INFORMATION GIVEN
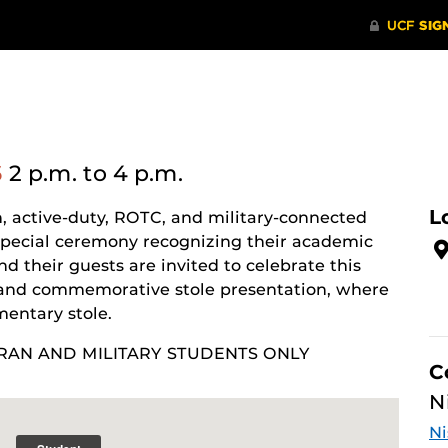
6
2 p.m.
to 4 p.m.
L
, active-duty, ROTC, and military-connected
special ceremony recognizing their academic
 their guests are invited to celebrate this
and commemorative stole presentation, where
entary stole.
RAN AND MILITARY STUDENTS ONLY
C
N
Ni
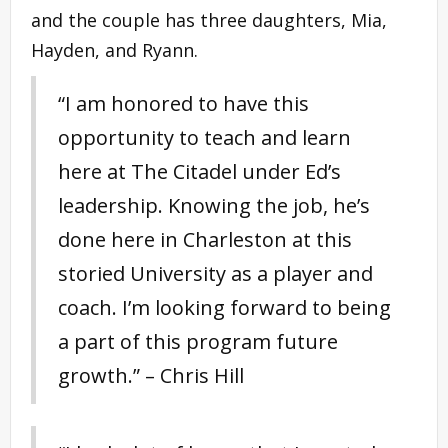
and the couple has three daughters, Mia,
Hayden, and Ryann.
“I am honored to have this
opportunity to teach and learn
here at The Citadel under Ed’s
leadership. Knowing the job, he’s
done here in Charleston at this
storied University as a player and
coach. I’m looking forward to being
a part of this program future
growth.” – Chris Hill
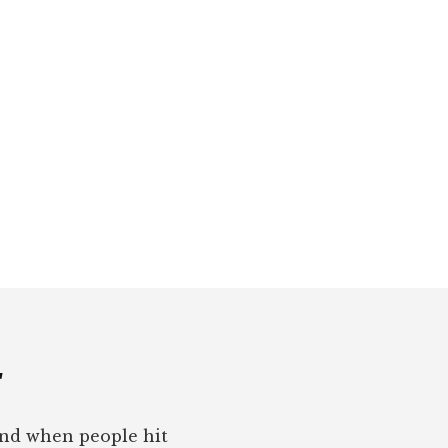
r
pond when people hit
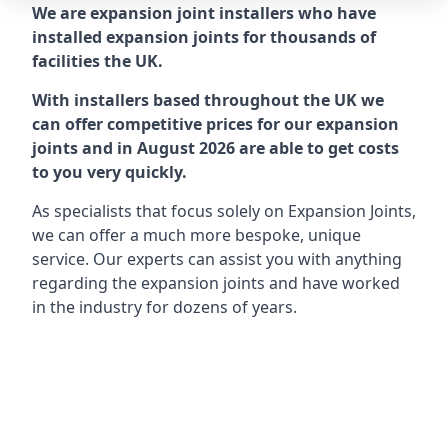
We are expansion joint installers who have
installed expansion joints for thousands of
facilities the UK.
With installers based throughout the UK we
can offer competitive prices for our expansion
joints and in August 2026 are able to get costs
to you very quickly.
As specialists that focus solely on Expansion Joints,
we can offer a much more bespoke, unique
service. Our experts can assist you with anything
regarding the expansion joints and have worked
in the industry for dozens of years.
* * *
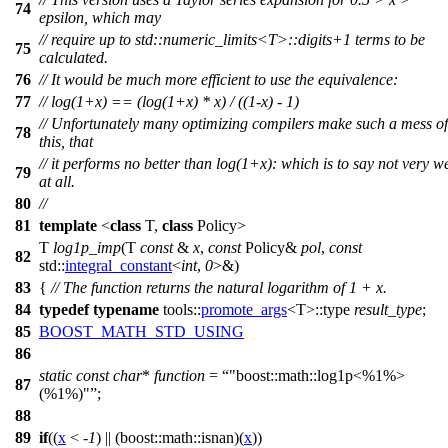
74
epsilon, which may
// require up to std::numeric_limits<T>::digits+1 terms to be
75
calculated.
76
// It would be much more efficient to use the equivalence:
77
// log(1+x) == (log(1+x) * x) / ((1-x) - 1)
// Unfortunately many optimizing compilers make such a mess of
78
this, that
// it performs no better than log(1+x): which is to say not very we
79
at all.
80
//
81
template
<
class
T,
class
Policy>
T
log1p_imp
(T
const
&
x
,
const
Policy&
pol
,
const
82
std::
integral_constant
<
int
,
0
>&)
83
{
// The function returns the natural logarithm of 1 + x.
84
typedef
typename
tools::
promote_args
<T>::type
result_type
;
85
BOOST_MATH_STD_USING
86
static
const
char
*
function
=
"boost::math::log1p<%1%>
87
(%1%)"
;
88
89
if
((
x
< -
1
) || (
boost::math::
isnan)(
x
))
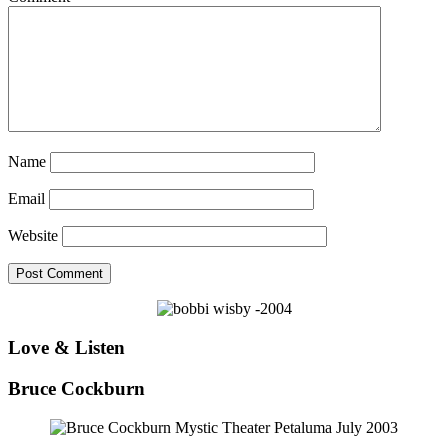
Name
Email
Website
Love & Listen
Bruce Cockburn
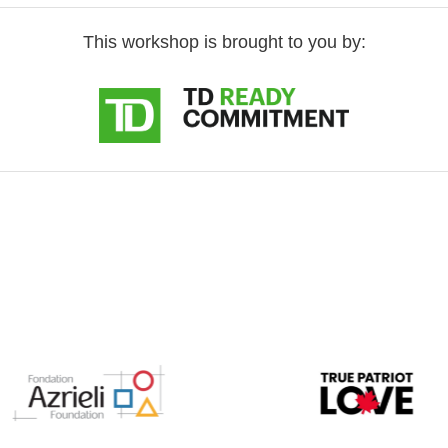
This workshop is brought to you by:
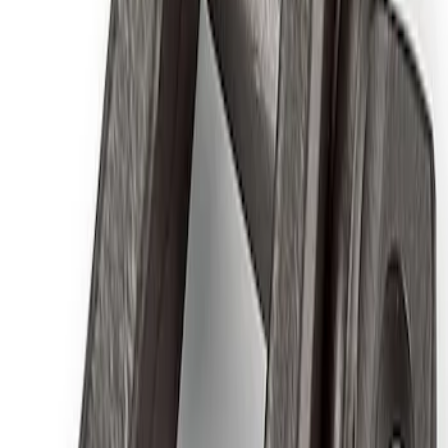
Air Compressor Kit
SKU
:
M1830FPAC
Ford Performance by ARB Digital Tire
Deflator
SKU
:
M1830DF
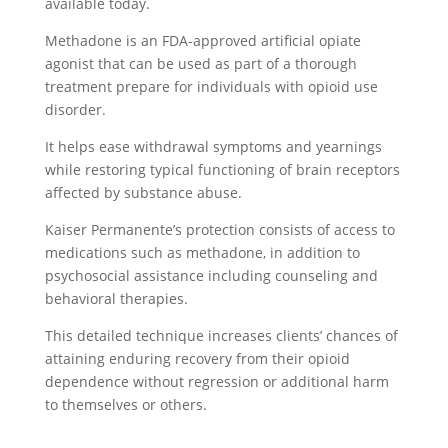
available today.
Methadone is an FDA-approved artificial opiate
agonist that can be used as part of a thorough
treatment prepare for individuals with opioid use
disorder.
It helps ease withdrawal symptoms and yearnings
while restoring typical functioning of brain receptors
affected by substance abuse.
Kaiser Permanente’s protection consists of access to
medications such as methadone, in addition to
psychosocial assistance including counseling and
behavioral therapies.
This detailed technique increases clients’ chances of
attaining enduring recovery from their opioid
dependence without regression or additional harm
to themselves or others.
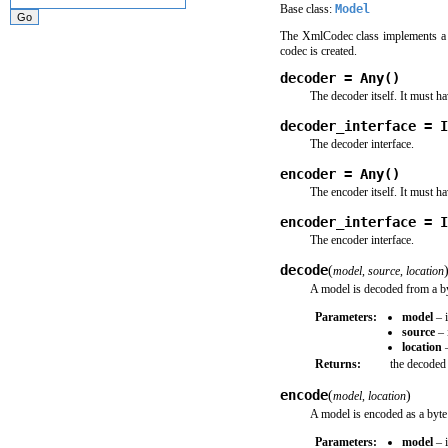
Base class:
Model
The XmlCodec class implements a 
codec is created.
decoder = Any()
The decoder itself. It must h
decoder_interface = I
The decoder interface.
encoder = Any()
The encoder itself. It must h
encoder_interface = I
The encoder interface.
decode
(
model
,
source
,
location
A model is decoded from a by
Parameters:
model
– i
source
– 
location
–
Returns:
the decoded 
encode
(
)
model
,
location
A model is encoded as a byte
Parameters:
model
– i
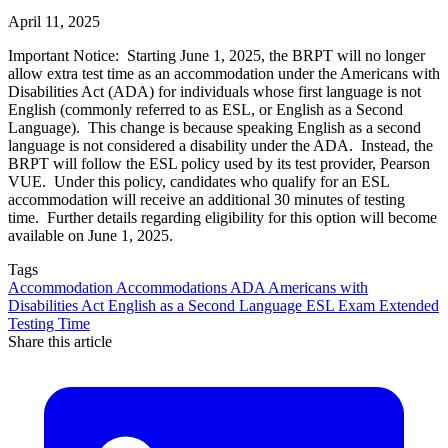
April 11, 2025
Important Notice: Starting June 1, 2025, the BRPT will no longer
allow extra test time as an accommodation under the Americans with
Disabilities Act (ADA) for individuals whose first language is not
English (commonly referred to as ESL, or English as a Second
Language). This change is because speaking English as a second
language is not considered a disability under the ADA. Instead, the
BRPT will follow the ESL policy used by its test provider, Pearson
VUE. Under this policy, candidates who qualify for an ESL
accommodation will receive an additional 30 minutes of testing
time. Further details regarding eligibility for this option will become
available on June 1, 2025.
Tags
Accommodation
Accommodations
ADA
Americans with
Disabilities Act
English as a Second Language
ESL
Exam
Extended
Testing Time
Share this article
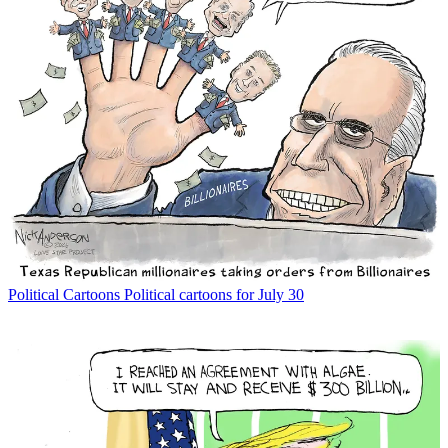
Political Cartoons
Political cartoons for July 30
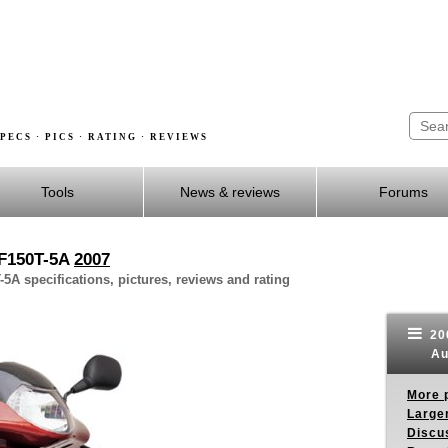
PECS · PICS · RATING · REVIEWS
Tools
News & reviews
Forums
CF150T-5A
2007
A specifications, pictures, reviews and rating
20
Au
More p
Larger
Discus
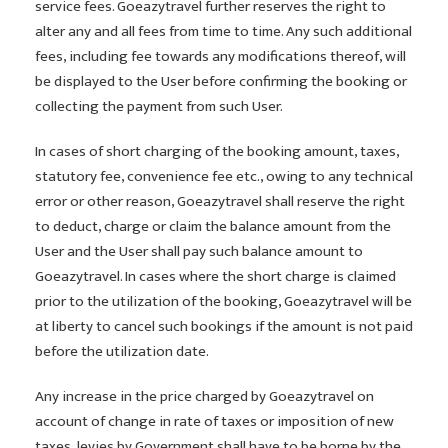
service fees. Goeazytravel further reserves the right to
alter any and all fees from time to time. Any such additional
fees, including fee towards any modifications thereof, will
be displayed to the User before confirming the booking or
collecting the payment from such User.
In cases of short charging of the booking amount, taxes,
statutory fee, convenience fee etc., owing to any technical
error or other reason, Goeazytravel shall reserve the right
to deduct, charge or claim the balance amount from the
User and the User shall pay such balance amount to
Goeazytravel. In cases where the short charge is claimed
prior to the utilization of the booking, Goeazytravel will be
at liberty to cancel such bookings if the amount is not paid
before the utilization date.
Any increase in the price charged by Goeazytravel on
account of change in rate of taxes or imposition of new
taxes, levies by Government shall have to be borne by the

EXERCISE DETAILS
In the records above, copy exactly everything from the line that has "here at The Citadel under Ed’s" down to the line that has "in the industry for dozens of years.", both ends included, and leave out the pictures.

RESULT
here at The Citadel under Ed’s
leadership. Knowing the job, he’s
done here in Charleston at this
storied University as a player and
coach. I’m looking forward to being
a part of this program future
growth.” – Chris Hill
r
pond when people hit
We are expansion joint installers who have
installed expansion joints for thousands of
facilities the UK.
With installers based throughout the UK we
can offer competitive prices for our expansion
joints and in August 2026 are able to get costs
to you very quickly.
As specialists that focus solely on Expansion Joints,
we can offer a much more bespoke, unique
service. Our experts can assist you with anything
regarding the expansion joints and have worked
in the industry for dozens of years.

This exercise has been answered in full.